Create your interactive wheel of life with Questiory
With Questiory, you can build this complete experience for your clients without technical or design skills:
How to create your wheel of life with Start-Stop-Continue in Questiory:
- Create presentation and add context: Use content slides to explain the activity and its two phases to your participants.
- Valuation interaction slide: Create a Valuation type interaction with the 8 life areas (or customized areas for your context), scale 1-10.
- Radar visualization slide: Add a Radar chart slide linked to the valuation interaction. Data is visualized automatically.
- Three Categorized answers interaction slides (For faster setup, create the first one and duplicate it, changing only the title)
- First interaction: “What do you want to START?” with the 8 areas as categories
- Second interaction: “What do you want to STOP?” with the same 8 areas
- Third interaction: “What do you want to CONTINUE?” with the same 8 areas
- Three Wheel visualization slides:
- New beginnings wheel (linked to Start, green colors)
- Release wheel (linked to Stop, red colors)
- Strengths wheel (linked to Continue, blue colors)
- Customize images: Select images from Unsplash for each slide, creating a professional visual narrative.
- Share and facilitate: Share via link for asynchronous work, or use during live sessions by sharing your screen. If using individual wheels, simply prepare your presentation and duplicate it as many times as needed. Change the presentation title to identify who will use each wheel.
Tips for facilitating the wheel of life with Start-Stop-Continue
For individual sessions:
- Run the activity during a live session by sharing your screen, or send the link for the client to complete beforehand and review results together
- Emphasize honesty: the numbers are for reflection only, not evaluation
- Spend more time on the visual wheels than on the assessment—that’s where the deepest insights are
- Use powerful questions based on what you see: “What surprises you about your ‘Stop’ wheel?”
- Don’t pressure yourself (or the client) to fill every category; it’s fine to have empty areas
For group/collaborative sessions:
- Clearly explain both phases and the value of seeing aggregated results before starting
- Allow enough time: at least 40-60 minutes for the complete activity
- Emphasize that “Continue” is just as important as the other categories to balance the conversation
- When showing collaborative visualizations, facilitate reflection on patterns: “Do you notice that as a team we have many ‘Stop’ actions related to meetings?”
- Create a safe space so people share without pressure; let conversation emerge organically from the visual data
- Close with specific group commitments and assign follow-up responsibility
For asynchronous work:
- Include Statement slides with very clear instructions at the beginning
- Provide examples of good vs. vague responses for each category
- Set a clear deadline for completing the activity
- Schedule a follow-up session to review results together
- Save the presentation link to repeat in 3-6 months and compare progress
There are unlimited ways to create wheels of life with Questiory
Create an individual wheel of life
In the interactive example at the top of this page, you can experience the wheel of life in individual mode.
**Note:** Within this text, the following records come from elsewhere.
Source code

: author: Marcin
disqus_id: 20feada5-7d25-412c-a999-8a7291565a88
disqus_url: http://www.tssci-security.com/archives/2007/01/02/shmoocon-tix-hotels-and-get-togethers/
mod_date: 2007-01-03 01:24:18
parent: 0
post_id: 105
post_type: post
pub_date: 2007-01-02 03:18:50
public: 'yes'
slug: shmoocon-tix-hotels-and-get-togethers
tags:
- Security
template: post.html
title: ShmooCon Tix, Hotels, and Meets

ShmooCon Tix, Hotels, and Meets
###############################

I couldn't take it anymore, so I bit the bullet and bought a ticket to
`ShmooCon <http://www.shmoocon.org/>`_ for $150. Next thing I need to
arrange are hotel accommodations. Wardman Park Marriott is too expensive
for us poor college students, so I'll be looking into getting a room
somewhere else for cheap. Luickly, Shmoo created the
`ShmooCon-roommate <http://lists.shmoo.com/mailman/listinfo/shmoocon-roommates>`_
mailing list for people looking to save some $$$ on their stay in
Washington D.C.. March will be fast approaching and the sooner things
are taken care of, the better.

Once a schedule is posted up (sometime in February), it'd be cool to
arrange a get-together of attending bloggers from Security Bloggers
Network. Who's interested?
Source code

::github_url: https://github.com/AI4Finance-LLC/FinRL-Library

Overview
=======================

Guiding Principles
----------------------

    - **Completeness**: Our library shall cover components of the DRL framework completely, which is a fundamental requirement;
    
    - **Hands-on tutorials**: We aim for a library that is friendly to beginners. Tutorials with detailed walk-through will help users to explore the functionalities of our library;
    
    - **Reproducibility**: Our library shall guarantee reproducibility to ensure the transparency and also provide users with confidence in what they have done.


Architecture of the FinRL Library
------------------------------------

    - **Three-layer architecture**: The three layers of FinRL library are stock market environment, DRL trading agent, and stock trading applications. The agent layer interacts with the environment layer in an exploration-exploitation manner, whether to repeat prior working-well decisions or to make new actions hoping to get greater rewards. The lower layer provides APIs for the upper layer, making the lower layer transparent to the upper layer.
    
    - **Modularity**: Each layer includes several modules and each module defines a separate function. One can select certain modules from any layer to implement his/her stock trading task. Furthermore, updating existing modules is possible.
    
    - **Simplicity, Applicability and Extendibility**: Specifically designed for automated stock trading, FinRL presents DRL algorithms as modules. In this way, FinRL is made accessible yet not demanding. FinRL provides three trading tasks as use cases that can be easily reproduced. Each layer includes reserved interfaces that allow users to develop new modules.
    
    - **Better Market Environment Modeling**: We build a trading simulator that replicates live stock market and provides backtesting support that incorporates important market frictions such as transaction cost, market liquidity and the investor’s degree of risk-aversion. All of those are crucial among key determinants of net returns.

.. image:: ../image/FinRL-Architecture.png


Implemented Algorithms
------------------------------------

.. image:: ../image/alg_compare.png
These wheels are ideal for personal coaching sessions, where assessment transforms into visualizations that reveal clear patterns about where to focus energy.
This type of wheel of life can be useful for:
- One-on-one coaching sessions
- Personal self-assessment
- Individual development work
Collaborative wheel of life
But Questiory’s primary use is in collaborative mode! So you can also create wheels of life where responses are aggregated with other participants’ answers into visualizations that reveal group patterns and collective trends.
Collaborative wheels can be useful for:
- Organizational wellness workshops
- Team building sessions
- Group development workshops
- Identifying cultural patterns in teams
As a facilitator, these collaborative insights generate deep conversations about culture, shared priorities, and collective improvement opportunities that wouldn’t emerge from purely individual assessments.